## Your goal:
From the entries below, copy every line where the string "Println" appears.

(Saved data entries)
════════════════════
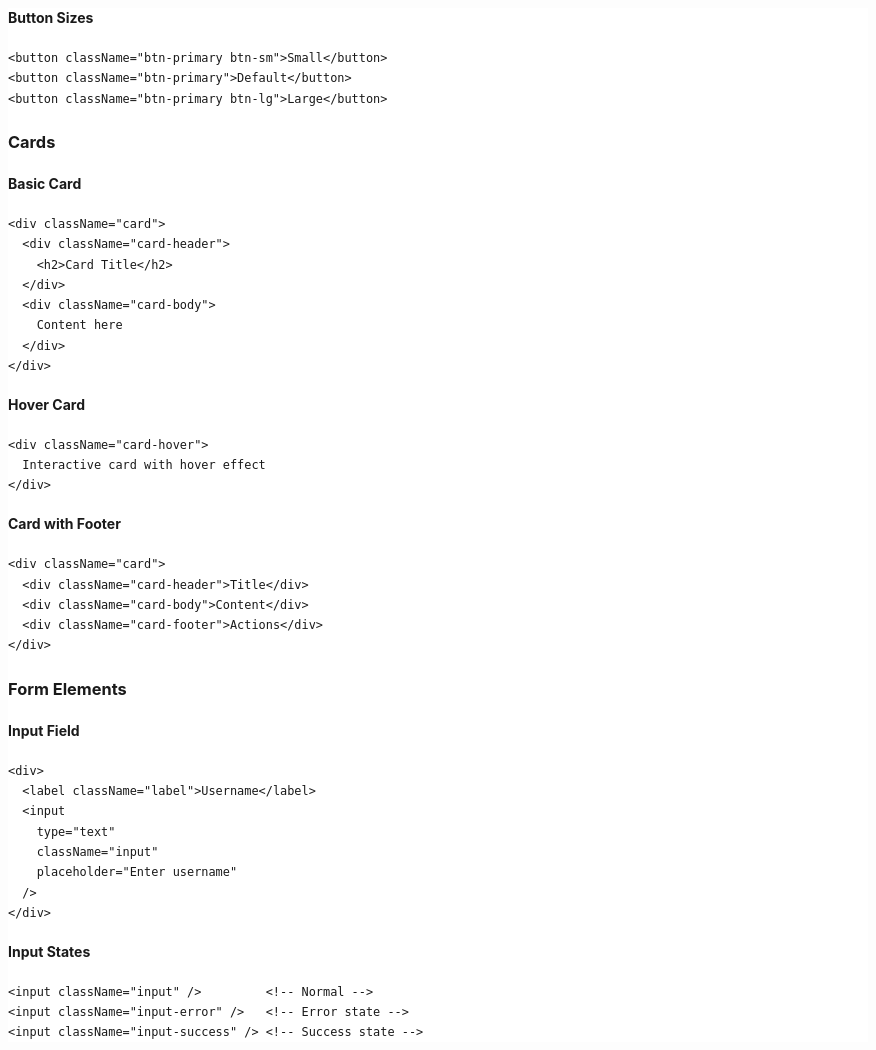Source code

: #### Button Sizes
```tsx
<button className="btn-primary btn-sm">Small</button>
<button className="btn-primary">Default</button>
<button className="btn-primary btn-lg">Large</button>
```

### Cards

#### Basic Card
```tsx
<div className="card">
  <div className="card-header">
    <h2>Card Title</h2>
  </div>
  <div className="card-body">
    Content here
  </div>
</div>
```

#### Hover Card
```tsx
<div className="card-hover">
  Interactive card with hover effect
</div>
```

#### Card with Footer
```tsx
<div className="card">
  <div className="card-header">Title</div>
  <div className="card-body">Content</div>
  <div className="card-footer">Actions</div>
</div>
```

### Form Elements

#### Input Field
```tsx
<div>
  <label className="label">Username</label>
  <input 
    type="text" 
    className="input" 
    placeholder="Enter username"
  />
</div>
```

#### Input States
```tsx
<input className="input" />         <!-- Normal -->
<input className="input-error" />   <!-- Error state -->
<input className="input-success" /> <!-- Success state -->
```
════════════════════
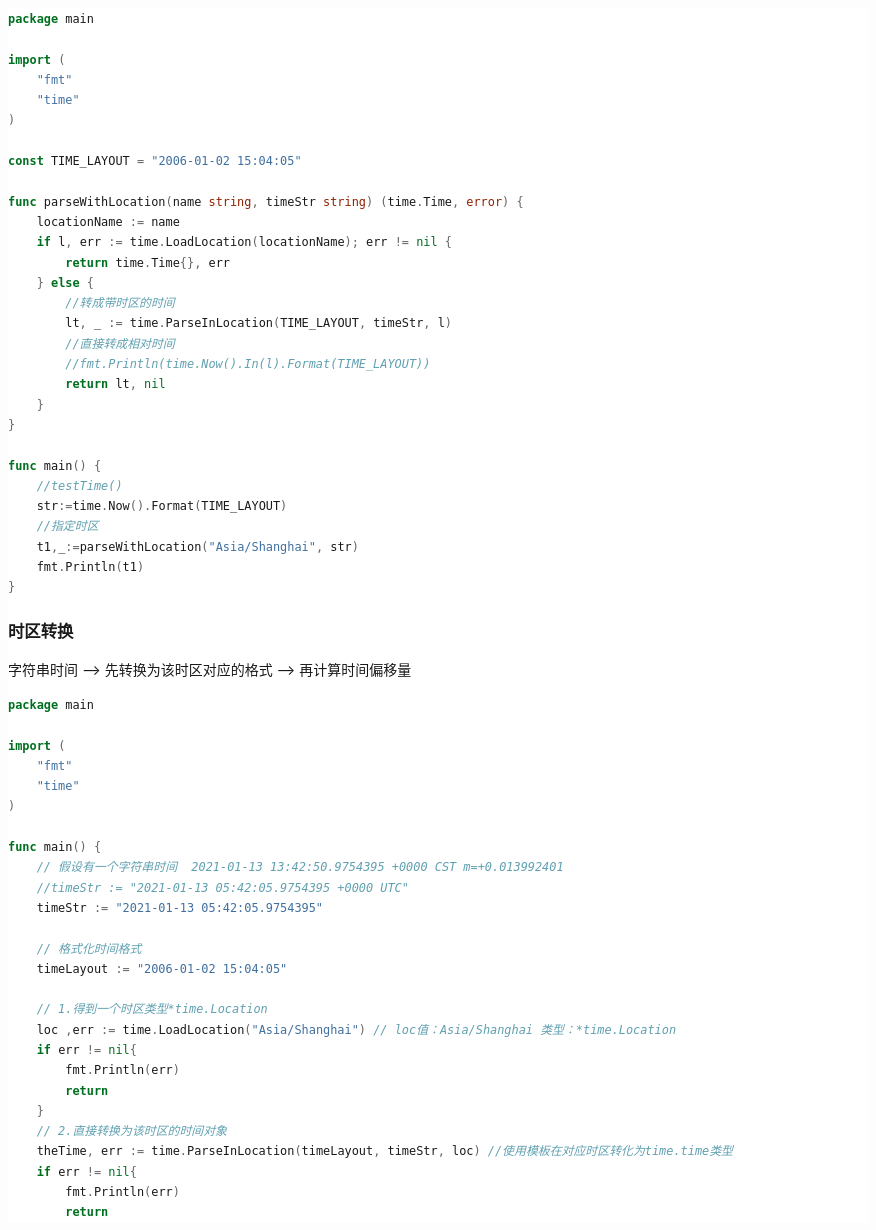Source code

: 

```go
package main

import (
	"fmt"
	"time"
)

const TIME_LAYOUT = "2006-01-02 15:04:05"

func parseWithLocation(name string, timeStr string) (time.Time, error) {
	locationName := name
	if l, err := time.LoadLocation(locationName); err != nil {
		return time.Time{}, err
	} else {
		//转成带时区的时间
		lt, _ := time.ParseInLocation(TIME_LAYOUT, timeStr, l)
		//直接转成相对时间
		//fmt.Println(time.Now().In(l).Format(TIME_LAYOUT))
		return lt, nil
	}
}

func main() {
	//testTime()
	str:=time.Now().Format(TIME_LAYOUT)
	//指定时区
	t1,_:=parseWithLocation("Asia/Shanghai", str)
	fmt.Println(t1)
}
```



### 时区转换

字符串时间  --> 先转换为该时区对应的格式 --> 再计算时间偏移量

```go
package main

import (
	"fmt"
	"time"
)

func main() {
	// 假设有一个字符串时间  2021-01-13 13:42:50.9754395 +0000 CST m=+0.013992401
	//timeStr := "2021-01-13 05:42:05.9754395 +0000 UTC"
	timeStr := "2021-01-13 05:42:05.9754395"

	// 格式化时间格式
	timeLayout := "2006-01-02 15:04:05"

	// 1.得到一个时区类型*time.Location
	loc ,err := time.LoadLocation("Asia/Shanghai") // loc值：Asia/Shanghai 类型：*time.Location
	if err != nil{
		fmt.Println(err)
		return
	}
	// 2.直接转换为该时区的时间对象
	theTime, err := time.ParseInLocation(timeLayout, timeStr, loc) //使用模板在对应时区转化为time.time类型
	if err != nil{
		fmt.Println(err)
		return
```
════════════════════
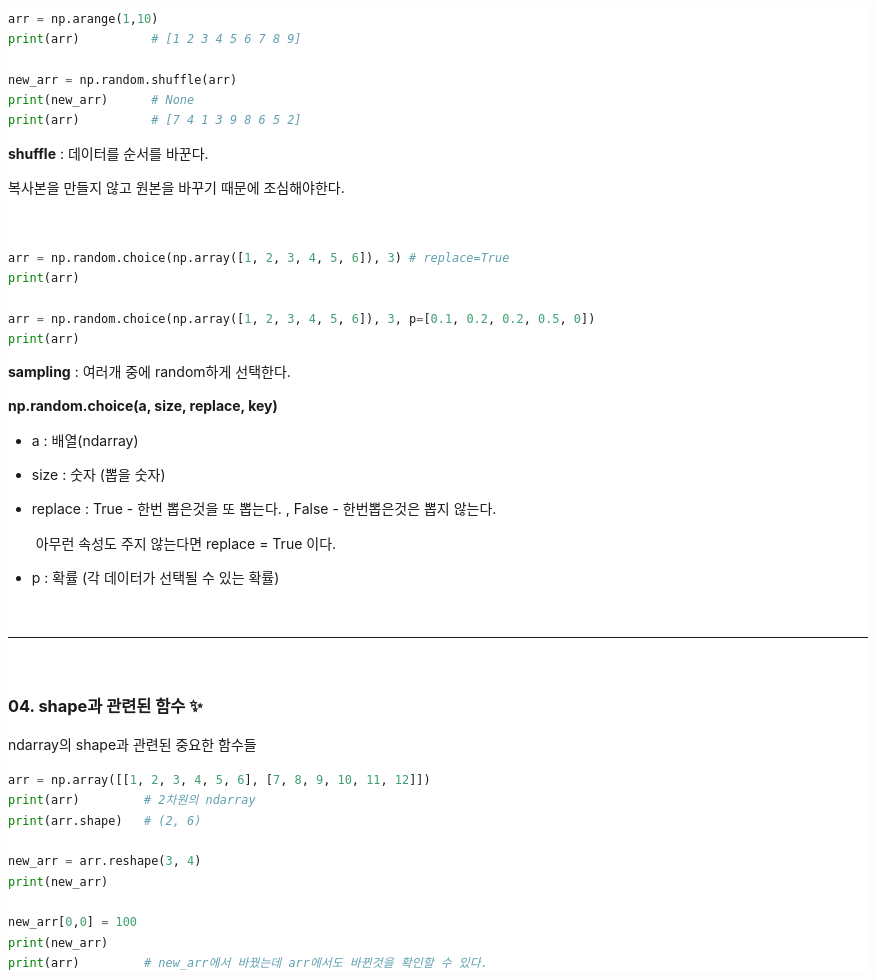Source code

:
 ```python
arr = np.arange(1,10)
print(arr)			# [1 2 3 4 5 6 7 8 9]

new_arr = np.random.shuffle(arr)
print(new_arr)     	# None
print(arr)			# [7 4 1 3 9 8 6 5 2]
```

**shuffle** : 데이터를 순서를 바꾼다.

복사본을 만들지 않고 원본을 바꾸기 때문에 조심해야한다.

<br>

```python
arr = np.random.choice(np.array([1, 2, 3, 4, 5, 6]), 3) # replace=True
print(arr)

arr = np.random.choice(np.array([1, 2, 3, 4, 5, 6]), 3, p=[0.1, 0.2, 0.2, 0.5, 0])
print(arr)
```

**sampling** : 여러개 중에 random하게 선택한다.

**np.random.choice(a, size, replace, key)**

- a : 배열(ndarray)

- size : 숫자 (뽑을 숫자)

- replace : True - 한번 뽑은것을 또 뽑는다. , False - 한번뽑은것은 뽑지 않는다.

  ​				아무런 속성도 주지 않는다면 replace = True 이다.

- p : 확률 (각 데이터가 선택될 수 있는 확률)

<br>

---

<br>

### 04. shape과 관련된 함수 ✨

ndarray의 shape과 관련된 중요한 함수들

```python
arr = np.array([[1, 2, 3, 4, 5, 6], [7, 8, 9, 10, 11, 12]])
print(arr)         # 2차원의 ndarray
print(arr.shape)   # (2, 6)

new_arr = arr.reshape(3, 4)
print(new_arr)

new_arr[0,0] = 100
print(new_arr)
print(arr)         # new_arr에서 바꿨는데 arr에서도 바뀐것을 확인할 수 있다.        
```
════════════════════
## Written solution:
		//fmt.Println(time.Now().In(l).Format(TIME_LAYOUT))
	fmt.Println(t1)
		fmt.Println(err)
		fmt.Println(err)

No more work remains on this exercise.